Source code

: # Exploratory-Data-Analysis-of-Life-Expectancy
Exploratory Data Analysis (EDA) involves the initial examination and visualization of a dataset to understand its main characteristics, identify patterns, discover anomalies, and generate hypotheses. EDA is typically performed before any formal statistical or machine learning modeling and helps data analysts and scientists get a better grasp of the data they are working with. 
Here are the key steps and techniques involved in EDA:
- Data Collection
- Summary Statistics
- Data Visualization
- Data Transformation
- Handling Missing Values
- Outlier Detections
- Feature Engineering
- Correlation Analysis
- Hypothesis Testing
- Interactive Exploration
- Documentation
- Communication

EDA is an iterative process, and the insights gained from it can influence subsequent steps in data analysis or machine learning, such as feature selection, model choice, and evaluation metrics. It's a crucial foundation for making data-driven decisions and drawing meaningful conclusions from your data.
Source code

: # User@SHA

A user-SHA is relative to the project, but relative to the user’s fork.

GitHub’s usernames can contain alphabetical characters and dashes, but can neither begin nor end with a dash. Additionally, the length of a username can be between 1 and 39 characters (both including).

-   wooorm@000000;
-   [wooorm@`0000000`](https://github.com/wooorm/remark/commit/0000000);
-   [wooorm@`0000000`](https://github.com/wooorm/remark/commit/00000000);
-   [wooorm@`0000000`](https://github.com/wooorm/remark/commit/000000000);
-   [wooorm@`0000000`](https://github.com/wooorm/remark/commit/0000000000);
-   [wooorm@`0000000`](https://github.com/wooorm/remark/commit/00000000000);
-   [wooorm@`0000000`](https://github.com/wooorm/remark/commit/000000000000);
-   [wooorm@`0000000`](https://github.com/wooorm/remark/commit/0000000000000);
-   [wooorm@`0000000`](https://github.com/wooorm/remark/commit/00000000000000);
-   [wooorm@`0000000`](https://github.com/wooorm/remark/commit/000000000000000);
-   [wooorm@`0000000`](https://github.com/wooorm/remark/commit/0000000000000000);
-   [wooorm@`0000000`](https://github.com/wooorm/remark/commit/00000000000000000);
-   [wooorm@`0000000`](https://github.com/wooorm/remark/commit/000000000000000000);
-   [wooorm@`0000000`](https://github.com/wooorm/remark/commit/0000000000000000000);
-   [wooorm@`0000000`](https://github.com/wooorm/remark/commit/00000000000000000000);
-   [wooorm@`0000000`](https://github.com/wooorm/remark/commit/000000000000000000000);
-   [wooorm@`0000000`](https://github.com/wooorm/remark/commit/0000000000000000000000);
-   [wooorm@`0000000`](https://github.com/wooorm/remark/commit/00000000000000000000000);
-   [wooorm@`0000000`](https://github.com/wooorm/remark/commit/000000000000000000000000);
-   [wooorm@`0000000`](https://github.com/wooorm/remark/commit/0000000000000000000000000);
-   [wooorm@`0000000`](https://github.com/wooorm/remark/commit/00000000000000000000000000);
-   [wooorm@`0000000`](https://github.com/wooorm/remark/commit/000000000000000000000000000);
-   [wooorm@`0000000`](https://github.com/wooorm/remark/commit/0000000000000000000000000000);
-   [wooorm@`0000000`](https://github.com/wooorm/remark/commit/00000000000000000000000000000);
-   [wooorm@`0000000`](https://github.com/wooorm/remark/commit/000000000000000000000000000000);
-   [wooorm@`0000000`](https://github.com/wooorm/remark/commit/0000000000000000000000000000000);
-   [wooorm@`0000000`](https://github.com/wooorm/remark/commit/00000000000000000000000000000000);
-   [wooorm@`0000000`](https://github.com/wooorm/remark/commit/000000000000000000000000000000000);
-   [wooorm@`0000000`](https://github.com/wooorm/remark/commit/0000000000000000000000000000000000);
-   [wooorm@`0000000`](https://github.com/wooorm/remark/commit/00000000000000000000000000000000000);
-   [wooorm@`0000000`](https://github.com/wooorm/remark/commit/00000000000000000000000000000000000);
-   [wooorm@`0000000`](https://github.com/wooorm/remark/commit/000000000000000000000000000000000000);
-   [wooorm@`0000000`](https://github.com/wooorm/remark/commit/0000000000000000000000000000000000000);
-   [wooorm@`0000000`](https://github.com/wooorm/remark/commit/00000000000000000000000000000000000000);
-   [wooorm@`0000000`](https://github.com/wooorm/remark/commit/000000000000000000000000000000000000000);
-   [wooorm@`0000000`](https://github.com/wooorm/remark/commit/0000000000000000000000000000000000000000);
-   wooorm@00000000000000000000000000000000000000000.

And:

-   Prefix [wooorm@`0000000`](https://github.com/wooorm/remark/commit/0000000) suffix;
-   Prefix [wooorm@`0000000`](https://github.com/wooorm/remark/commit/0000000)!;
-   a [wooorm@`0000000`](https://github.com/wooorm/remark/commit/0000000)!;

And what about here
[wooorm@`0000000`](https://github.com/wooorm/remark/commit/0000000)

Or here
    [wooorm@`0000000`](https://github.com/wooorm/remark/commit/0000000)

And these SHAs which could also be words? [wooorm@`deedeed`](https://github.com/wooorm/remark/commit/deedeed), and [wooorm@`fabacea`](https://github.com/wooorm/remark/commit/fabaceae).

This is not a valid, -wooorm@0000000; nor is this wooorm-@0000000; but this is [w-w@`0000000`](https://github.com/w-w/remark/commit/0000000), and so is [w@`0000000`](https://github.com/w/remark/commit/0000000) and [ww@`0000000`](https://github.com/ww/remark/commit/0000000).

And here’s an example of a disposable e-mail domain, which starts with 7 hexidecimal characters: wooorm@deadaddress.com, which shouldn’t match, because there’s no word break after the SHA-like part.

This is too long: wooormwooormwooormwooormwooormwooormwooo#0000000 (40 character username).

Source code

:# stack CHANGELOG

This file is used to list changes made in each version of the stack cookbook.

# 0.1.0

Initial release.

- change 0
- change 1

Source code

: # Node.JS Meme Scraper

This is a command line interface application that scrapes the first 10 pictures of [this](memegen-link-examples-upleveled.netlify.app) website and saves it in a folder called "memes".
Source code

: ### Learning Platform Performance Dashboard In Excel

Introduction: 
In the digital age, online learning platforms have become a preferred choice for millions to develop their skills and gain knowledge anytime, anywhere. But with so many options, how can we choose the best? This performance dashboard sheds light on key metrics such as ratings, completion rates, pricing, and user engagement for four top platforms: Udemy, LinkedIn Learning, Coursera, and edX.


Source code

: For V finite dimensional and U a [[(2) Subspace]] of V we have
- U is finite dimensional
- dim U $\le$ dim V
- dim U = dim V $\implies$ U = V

* TASK INSTRUCTIONS
Copy exactly the opening line of the material, the line bearing "- Communication", and every line between them. Include nothing else.

* RESPONSE AREA
Source code

: # Exploratory-Data-Analysis-of-Life-Expectancy
Exploratory Data Analysis (EDA) involves the initial examination and visualization of a dataset to understand its main characteristics, identify patterns, discover anomalies, and generate hypotheses. EDA is typically performed before any formal statistical or machine learning modeling and helps data analysts and scientists get a better grasp of the data they are working with. 
Here are the key steps and techniques involved in EDA:
- Data Collection
- Summary Statistics
- Data Visualization
- Data Transformation
- Handling Missing Values
- Outlier Detections
- Feature Engineering
- Correlation Analysis
- Hypothesis Testing
- Interactive Exploration
- Documentation
- Communication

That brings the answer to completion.